Activities:
1 – Please print the part of the passage about the two widows between "I know two women, both" and "cheerful and philosophical.", inclusive.
2 – In the passage about the two widows, how did the younger woman lose her husband?
3 – Write the next part of the passage about the two widows, starting after its last sentence.

Passage shown:
◆ ◆ ◆ ◆
I know two women, both widowed, who illustrate the difference between the cheerful and the gloomy. One, in her early fifties, lost her husband suddenly to a heart attack. The other, in her seventies, lost hers after a long illness. For both, life has struck a hard blow and ones sympathies are with them. However, while one would imagine that the younger one, with time on her side to build a new life, would have come to terms with her loss, she is sunk in a depression that refuses to lift. On the other hand, the older one, ironically, at an age when she herself needs bolstering, continues to take a positive outlook and, at least in company, is cheerful and philosophical.
In many respects their circumstances are very similar. Both of them have been left comfortably off, both have had happy marriages, both have children who are well settled, and though for differing reasons, both have moved into smaller flats. This last point illustrates their differing perspectives. While the younger one moans and groans about how cramped her flat is, how claustrophobic, and how unfriendly the neighbours are, the older one enthuses about how much easier it is to look after a smaller place, how convenient it is, and how kind the neighbours have been.
◆ ◆ ◆ ◆
Recorded data:
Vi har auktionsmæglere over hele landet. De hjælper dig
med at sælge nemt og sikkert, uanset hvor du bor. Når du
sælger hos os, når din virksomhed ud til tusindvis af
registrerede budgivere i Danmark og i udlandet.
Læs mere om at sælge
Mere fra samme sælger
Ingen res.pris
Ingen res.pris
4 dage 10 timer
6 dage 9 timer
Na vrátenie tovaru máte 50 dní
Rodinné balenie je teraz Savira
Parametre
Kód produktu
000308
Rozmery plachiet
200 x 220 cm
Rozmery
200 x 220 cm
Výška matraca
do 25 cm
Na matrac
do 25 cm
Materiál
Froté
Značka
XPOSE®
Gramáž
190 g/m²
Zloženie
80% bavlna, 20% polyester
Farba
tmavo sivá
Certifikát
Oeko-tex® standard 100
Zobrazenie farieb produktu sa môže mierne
◆ ◆ ◆ ◆
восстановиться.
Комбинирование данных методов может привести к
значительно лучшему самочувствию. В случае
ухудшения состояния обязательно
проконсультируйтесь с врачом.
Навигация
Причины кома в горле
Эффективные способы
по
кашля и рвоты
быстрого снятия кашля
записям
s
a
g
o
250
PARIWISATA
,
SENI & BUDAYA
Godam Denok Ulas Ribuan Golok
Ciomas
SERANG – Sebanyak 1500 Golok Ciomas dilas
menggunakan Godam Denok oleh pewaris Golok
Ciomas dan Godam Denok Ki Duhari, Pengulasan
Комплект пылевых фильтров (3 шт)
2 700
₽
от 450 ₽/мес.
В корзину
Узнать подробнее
◆ ◆ ◆ ◆
Responses per task:
1 –
I know two women, both widowed, who illustrate the difference between the cheerful and the gloomy. One, in her early fifties, lost her husband suddenly to a heart attack. The other, in her seventies, lost hers after a long illness. For both, life has struck a hard blow and ones sympathies are with them. However, while one would imagine that the younger one, with time on her side to build a new life, would have come to terms with her loss, she is sunk in a depression that refuses to lift. On the other hand, the older one, ironically, at an age when she herself needs bolstering, continues to take a positive outlook and, at least in company, is cheerful and philosophical.

2 – He died suddenly of a heart attack.

3 –
It is not widowhood that has made them this way. For all the years I have known her, the younger one has moaned and groaned, and spoken despairingly about her karma. Though the death of her husband has given her a genuine reason for misery, she has always felt, and with no justification, that life has been unkind to her. The older lady, on the other hand, has always seen the bright side of things, and been buoyant about life.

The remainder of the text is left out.